From here on, there will be minimal differences between the server setups necessary for Win32 and those for Unix. Unless one or the other is specifically mentioned, you should assume that the text refers to both.

It would be nice to have a log of what goes on. In the first edition of this book, we found that a file access_log was created automatically in ...site.simple/logs. In a rather bizarre move since then, the Apache Group has broken backward compatibility and now requires you to mention the log file explicitly in the Config file using the TransferLog directive.

The ... /conf/httpd.conf file now contains the following:

User webuser
Group webgroup

ServerName www.butterthlies.com

DocumentRoot /usr/www/APACHE3/APACHE3/site.simple/htdocs

TransferLog logs/access_log

In ... /htdocs we have, as before, 1.txt :

hullo world from site.simple again!

Type ./go on the server. Become the client, and retrieve http://www.butterthlies.com. You should see:

Index of /
. Parent Directory
. 1.txt

Click on 1.txt for an inspirational message as before.

This all seems satisfactory, but there is a hidden mystery. We get the same result if we connect to http://sales.butterthlies.com. Why is this? Why, since we have not mentioned either of these URLs or their IP addresses in the configuration file on site.simple, do we get any response at all?

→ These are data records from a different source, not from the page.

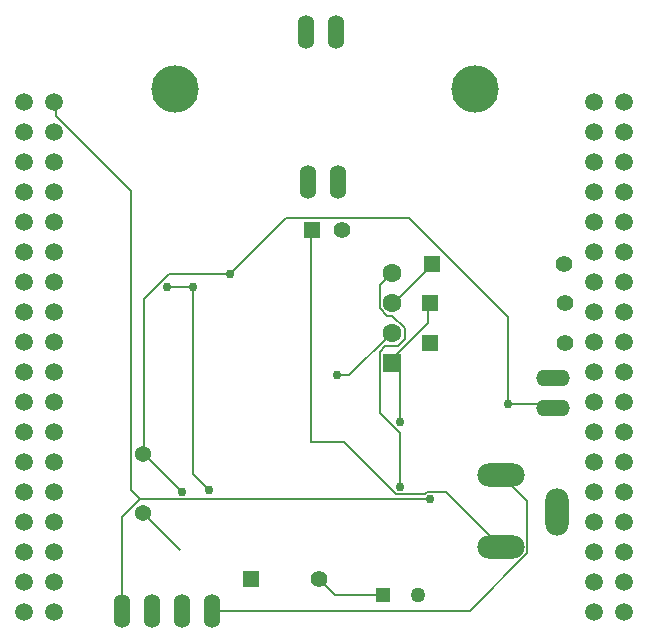
<source format=gbl>
G04*
G04 #@! TF.GenerationSoftware,Altium Limited,Altium Designer,22.8.2 (66)*
G04*
G04 Layer_Physical_Order=2*
G04 Layer_Color=16711680*
%FSLAX44Y44*%
%MOMM*%
G71*
G04*
G04 #@! TF.SameCoordinates,DB24DA2D-5A1C-4FC3-BAC6-6F5E0011B9E5*
G04*
G04*
G04 #@! TF.FilePolarity,Positive*
G04*
G01*
G75*
%ADD66C,0.1524*%
%ADD67O,1.4224X2.8448*%
%ADD68C,1.3980*%
%ADD69R,1.3980X1.3980*%
%ADD70O,2.8448X1.4224*%
%ADD71C,1.6052*%
%ADD72R,1.6052X1.6052*%
%ADD73C,1.3970*%
%ADD74R,1.3970X1.3970*%
%ADD75C,1.4224*%
%ADD76R,1.4224X1.4224*%
%ADD77C,4.0051*%
%ADD78C,1.2700*%
%ADD79R,1.2700X1.2700*%
%ADD80C,1.3716*%
%ADD81O,2.0000X4.0000*%
%ADD82O,4.0000X2.0000*%
%ADD83C,1.5080*%
%ADD84C,0.7564*%
D66*
X336550Y234673D02*
X336804Y235435D01*
X367284Y284203D02*
X368173Y285473D01*
X336804Y235435D02*
Y238483D01*
X367284Y268963D01*
Y284203D01*
X336550Y234673D02*
X336804Y233911D01*
X342900Y227815D01*
Y185143D02*
Y227815D01*
X335280Y259819D02*
X336550Y260073D01*
X300228Y224767D02*
X335280Y259819D01*
X289560Y224767D02*
X300228D01*
X336550Y285473D02*
X336804Y284203D01*
X370332Y317731D02*
X370586Y318493D01*
X336804Y284203D02*
X370332Y317731D01*
X335280Y310111D02*
X336550Y310873D01*
X326136Y300967D02*
X335280Y310111D01*
X326136Y281155D02*
Y300967D01*
Y281155D02*
X332232Y275059D01*
X336804D01*
X347472Y264391D01*
Y255247D02*
Y264391D01*
X341376Y249151D02*
X347472Y255247D01*
X330708Y249151D02*
X341376D01*
X326136Y244579D02*
X330708Y249151D01*
X326136Y192763D02*
Y244579D01*
Y192763D02*
X342900Y175999D01*
Y130279D02*
Y175999D01*
X108204Y104371D02*
X115824Y111991D01*
X108204Y25123D02*
Y104371D01*
X50546Y455930D02*
X51816Y454891D01*
X115824Y127231D02*
X123444Y119611D01*
X115824Y127231D02*
Y380215D01*
X51816Y444223D02*
X115824Y380215D01*
X51816Y444223D02*
Y454891D01*
X115824Y111991D02*
X123444Y119611D01*
X368808D01*
X125730Y157965D02*
X126492Y157711D01*
X158496Y125707D01*
X199644Y310111D02*
X246888Y357355D01*
X350520D01*
X434340Y273535D01*
Y200383D02*
Y273535D01*
X125730Y157965D02*
X126492Y159235D01*
Y288775D01*
X147828Y310111D01*
X199644D01*
X472440Y197335D02*
X472694Y197081D01*
X469392Y200383D02*
X472440Y197335D01*
X434340Y200383D02*
X469392D01*
X428498Y140198D02*
X429768Y139423D01*
X451104Y118087D01*
Y73891D02*
Y118087D01*
X402336Y25123D02*
X451104Y73891D01*
X184404Y25123D02*
X402336D01*
X274828Y52047D02*
X275844Y51031D01*
X327660Y38839D02*
X328422Y38585D01*
X275844Y51031D02*
X288036Y38839D01*
X327660D01*
X167640Y140947D02*
X181356Y127231D01*
X167640Y140947D02*
Y299443D01*
X146304D02*
X167640D01*
X428244Y79987D02*
X428498Y79197D01*
X382524Y125707D02*
X428244Y79987D01*
X365760Y125707D02*
X382524D01*
X364236Y124183D02*
X365760Y125707D01*
X339852Y124183D02*
X364236D01*
X295656Y168379D02*
X339852Y124183D01*
X268224Y168379D02*
X295656D01*
X268224Y346687D02*
X268478Y347957D01*
X268224Y168379D02*
Y346687D01*
X125730Y107927D02*
X126492Y107419D01*
X156972Y76939D01*
D67*
X184404Y25123D02*
D03*
X159004D02*
D03*
X133604D02*
D03*
X108204D02*
D03*
X289052Y515089D02*
D03*
X263652D02*
D03*
X290830Y388343D02*
D03*
X265430D02*
D03*
D68*
X293878Y347957D02*
D03*
D69*
X268478D02*
D03*
D70*
X472694Y222481D02*
D03*
Y197081D02*
D03*
D71*
X336550Y310873D02*
D03*
Y285473D02*
D03*
Y260073D02*
D03*
D72*
Y234673D02*
D03*
D73*
X482473Y285473D02*
D03*
Y251945D02*
D03*
D74*
X368173Y285473D02*
D03*
Y251945D02*
D03*
D75*
X482346Y318493D02*
D03*
X274828Y52047D02*
D03*
D76*
X370586Y318493D02*
D03*
X216916Y52047D02*
D03*
D77*
X152400Y466575D02*
D03*
X406400D02*
D03*
D78*
X358394Y38585D02*
D03*
D79*
X328422D02*
D03*
D80*
X125730Y107927D02*
D03*
Y157965D02*
D03*
D81*
X476499Y109197D02*
D03*
D82*
X428498Y79197D02*
D03*
Y140198D02*
D03*
D83*
X507746Y24130D02*
D03*
X533146D02*
D03*
X507746Y49530D02*
D03*
X533146D02*
D03*
X507746Y100330D02*
D03*
X533146D02*
D03*
X507746Y74930D02*
D03*
X533146D02*
D03*
X25146Y24130D02*
D03*
X50546D02*
D03*
X25146Y49530D02*
D03*
X50546D02*
D03*
X25146Y100330D02*
D03*
X50546D02*
D03*
X25146Y74930D02*
D03*
X50546D02*
D03*
X507746Y125730D02*
D03*
X533146D02*
D03*
X507746Y151130D02*
D03*
X533146D02*
D03*
X25146Y125730D02*
D03*
X50546D02*
D03*
X25146Y151130D02*
D03*
X50546D02*
D03*
X507746Y455930D02*
D03*
X533146D02*
D03*
X507746Y430530D02*
D03*
X533146D02*
D03*
X507746Y405130D02*
D03*
X533146D02*
D03*
X507746Y379730D02*
D03*
X533146D02*
D03*
X507746Y354330D02*
D03*
X533146D02*
D03*
X507746Y328930D02*
D03*
X533146D02*
D03*
X507746Y303530D02*
D03*
X533146D02*
D03*
X507746Y278130D02*
D03*
X533146D02*
D03*
X507746Y252730D02*
D03*
X533146D02*
D03*
X507746Y227330D02*
D03*
X533146D02*
D03*
X507746Y201930D02*
D03*
X533146D02*
D03*
X507746Y176530D02*
D03*
X533146D02*
D03*
X25146Y455930D02*
D03*
X50546D02*
D03*
X25146Y430530D02*
D03*
X50546D02*
D03*
X25146Y405130D02*
D03*
X50546D02*
D03*
X25146Y379730D02*
D03*
X50546D02*
D03*
X25146Y354330D02*
D03*
X50546D02*
D03*
X25146Y328930D02*
D03*
X50546D02*
D03*
X25146Y303530D02*
D03*
X50546D02*
D03*
X25146Y278130D02*
D03*
X50546D02*
D03*
X25146Y252730D02*
D03*
X50546D02*
D03*
X25146Y227330D02*
D03*
X50546D02*
D03*
X25146Y201930D02*
D03*
X50546D02*
D03*
X25146Y176530D02*
D03*
X50546D02*
D03*
D84*
X342900Y185143D02*
D03*
X289560Y224767D02*
D03*
X342900Y130279D02*
D03*
X368808Y119611D02*
D03*
X158496Y125707D02*
D03*
X199644Y310111D02*
D03*
X434340Y200383D02*
D03*
X181356Y127231D02*
D03*
X146304Y299443D02*
D03*
X167640D02*
D03*
M02*

</source>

The answer is that when we configured the machine on which the server runs, we told the network interface to respond to anyof these IP addresses:

192.168.123.2
192.168.123.3

By default Apache listens to all IP addresses belonging to the machine and responds in the same way to all of them. If there are virtual hosts configured (which there aren’t, in this case), Apache runs through them, looking for an IP name that corresponds to the incoming connection. Apache uses that configuration if it is found, or the main configuration if it is not. Later in this chapter, we look at more definite control with the directives BindAddress, Listen, and <VirtualHost>.

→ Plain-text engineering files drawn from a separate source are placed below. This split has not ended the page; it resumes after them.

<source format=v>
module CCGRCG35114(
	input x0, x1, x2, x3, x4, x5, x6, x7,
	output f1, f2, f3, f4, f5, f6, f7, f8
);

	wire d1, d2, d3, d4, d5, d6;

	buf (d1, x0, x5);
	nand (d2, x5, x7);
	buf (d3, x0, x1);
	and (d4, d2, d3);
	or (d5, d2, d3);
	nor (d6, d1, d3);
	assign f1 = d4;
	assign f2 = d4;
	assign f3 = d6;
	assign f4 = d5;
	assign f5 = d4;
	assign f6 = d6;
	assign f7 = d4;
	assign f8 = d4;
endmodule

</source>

It has to be said that working like this (that is, switching rapidly between different configurations) seemed to get Netscape or Internet Explorer into a rare muddle. To be sure that the server was functioning properly while using Netscape as a browser, it was usually necessary to reload the file under examination by holding down the Control key while clicking on Reload. In extreme cases, it was necessary to disable caching by going to Edit Preferences Advanced Cache. Set memory and disk cache to 0, and set cache comparison to Every Time. In Internet Explorer, set Cache Compares to Every Time. If you don’t, the browser tends to display a jumble of several different responses from the server. This occurs because we are doing what no user or administrator would normally do, namely, flipping around between different versions of the same site with different versions of the same file. Whenever we flip from a newer version to an older version, Netscape is led to believe that its cached version is up-to-date.

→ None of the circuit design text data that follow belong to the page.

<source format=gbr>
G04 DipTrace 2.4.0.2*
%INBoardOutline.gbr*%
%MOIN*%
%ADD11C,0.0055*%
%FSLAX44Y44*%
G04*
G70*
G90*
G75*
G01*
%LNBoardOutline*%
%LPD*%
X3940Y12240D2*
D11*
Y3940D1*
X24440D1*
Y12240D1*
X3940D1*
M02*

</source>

Back on the server, stop Apache with ^C, and look at the log files. In ... /logs/access_log, you should see something like this:

192.168.123.1--- [<date-time>] "GET / HTTP/1.1" 200 177

200 is the response code (meaning “OK, cool, fine”), and 177 is the number of bytes transferred. In ... /logs/error_log, there should be nothing because nothing went wrong. However, it is a good habit to look there from time to time, though you have to make sure that the date and time logged correspond to the problem you are investigating. It is easy to fool yourself with some long-gone drama.

Life being what it is, things can go wrong, and the client can ask for something the server can’t provide. It makes sense to allow for this with the ErrorDocument command.